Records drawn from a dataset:
● ● ● ● ● ● ●

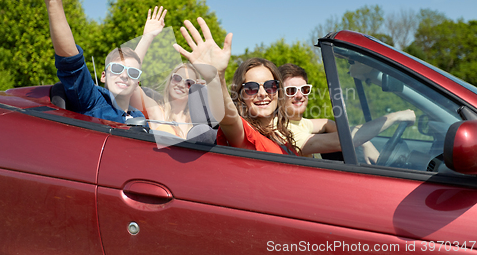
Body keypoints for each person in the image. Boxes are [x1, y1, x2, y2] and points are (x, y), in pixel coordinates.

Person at [20, 0, 145, 123]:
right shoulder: (93, 102)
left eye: (133, 73)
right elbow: (72, 63)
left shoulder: (140, 117)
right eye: (117, 68)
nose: (125, 75)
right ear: (103, 76)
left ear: (137, 84)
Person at [174, 18, 299, 155]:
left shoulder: (282, 137)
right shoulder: (247, 135)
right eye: (251, 88)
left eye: (270, 85)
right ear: (240, 96)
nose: (262, 93)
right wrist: (215, 78)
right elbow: (229, 119)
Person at [278, 63, 416, 163]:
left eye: (304, 89)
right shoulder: (285, 131)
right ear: (278, 95)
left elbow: (327, 124)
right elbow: (342, 141)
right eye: (291, 90)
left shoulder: (298, 122)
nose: (300, 95)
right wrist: (395, 117)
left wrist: (365, 144)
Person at [131, 62, 203, 138]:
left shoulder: (198, 123)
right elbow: (132, 85)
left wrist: (207, 92)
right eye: (177, 78)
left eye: (189, 83)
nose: (181, 85)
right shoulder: (157, 112)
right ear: (170, 81)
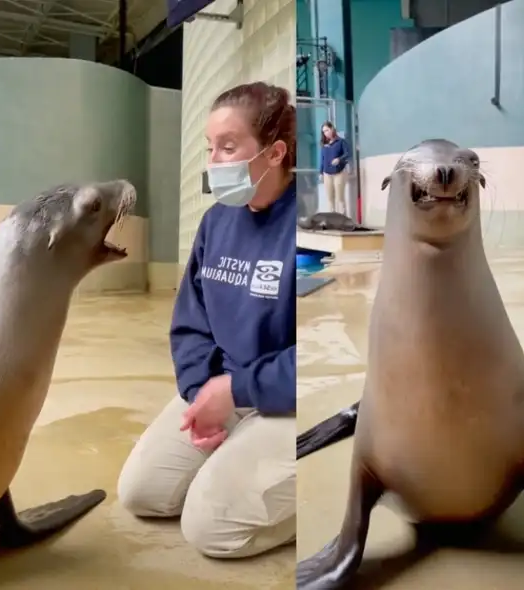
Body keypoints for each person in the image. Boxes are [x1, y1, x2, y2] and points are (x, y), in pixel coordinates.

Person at [117, 81, 297, 559]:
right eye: (210, 148)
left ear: (275, 152)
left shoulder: (307, 225)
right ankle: (239, 449)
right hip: (222, 390)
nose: (214, 162)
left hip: (290, 402)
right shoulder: (217, 221)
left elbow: (323, 354)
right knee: (142, 492)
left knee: (211, 527)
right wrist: (202, 391)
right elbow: (190, 323)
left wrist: (238, 391)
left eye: (228, 146)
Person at [319, 121, 351, 215]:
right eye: (324, 132)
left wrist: (339, 159)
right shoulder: (324, 145)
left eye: (327, 130)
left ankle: (342, 218)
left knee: (339, 197)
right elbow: (322, 159)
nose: (325, 133)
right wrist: (321, 172)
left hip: (339, 172)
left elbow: (348, 153)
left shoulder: (341, 142)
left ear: (332, 129)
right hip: (327, 173)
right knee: (330, 198)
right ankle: (331, 219)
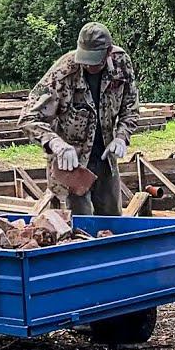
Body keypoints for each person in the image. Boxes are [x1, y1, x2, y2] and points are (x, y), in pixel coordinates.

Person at [19, 22, 140, 215]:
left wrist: (121, 136)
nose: (89, 65)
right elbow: (28, 117)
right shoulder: (62, 73)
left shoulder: (121, 64)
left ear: (108, 52)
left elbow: (130, 108)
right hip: (71, 165)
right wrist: (56, 144)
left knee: (112, 222)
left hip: (105, 160)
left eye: (94, 61)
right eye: (85, 59)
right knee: (78, 226)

● ● ● ● ● ● ●

Strip out the images, then output the records above word for word.

Body keypoints for each person in the image. Boxes are [x1, y1, x2, y2] and points are (x, y), in pixel coordinates.

Person at [20, 0, 145, 123]:
right shoulder: (93, 102)
left eye: (133, 73)
right elbow: (72, 63)
left shoulder: (140, 117)
right eye: (117, 68)
nose: (125, 75)
right ear: (103, 76)
left ear: (137, 84)
Person at [174, 18, 299, 155]:
left shoulder: (282, 137)
right shoulder: (247, 135)
right eye: (251, 88)
left eye: (270, 85)
right ear: (240, 96)
nose: (262, 93)
right wrist: (215, 78)
right elbow: (229, 119)
Person at [278, 63, 416, 163]:
left eye: (304, 89)
right shoulder: (285, 131)
right ear: (278, 95)
left elbow: (327, 124)
right elbow: (342, 141)
right eye: (291, 90)
left shoulder: (298, 122)
nose: (300, 95)
right wrist: (395, 117)
left wrist: (365, 144)
Person at [131, 62, 203, 138]:
left shoulder: (198, 123)
right elbow: (132, 85)
left wrist: (207, 92)
right eye: (177, 78)
left eye: (189, 83)
nose: (181, 85)
right shoulder: (157, 112)
right ear: (170, 81)
Body keypoints for each person in the image. Boxes are [x1, y1, x2, y2] and points are (x, y), in pixel coordinates.

Person at [117, 81, 297, 559]:
right eye: (210, 148)
left ear: (275, 152)
left shoulder: (307, 225)
right ankle: (239, 449)
right hip: (222, 390)
nose: (214, 162)
left hip: (290, 402)
right shoulder: (217, 221)
left elbow: (323, 354)
right knee: (142, 492)
left knee: (211, 527)
right wrist: (202, 391)
right elbow: (190, 323)
left wrist: (238, 391)
left eye: (228, 146)
Person at [319, 121, 351, 215]:
right eye: (324, 132)
left wrist: (339, 159)
right shoulder: (324, 145)
left eye: (327, 130)
left ankle: (342, 218)
left knee: (339, 197)
right elbow: (322, 159)
nose: (325, 133)
right wrist: (321, 172)
left hip: (339, 172)
left elbow: (348, 153)
left shoulder: (341, 142)
left ear: (332, 129)
right hip: (327, 173)
right knee: (330, 198)
right ankle: (331, 219)
Body keypoints for each person in the image. Boxes are [x1, y1, x2, y2] and points are (x, y), in pixel coordinates.

Person at [19, 22, 140, 215]:
left wrist: (121, 136)
nose: (89, 65)
right elbow: (28, 117)
right shoulder: (62, 73)
left shoulder: (121, 64)
left ear: (108, 52)
left elbow: (130, 108)
right hip: (71, 165)
right wrist: (56, 144)
left knee: (112, 222)
left hip: (105, 160)
left eye: (94, 61)
right eye: (85, 59)
right knee: (78, 226)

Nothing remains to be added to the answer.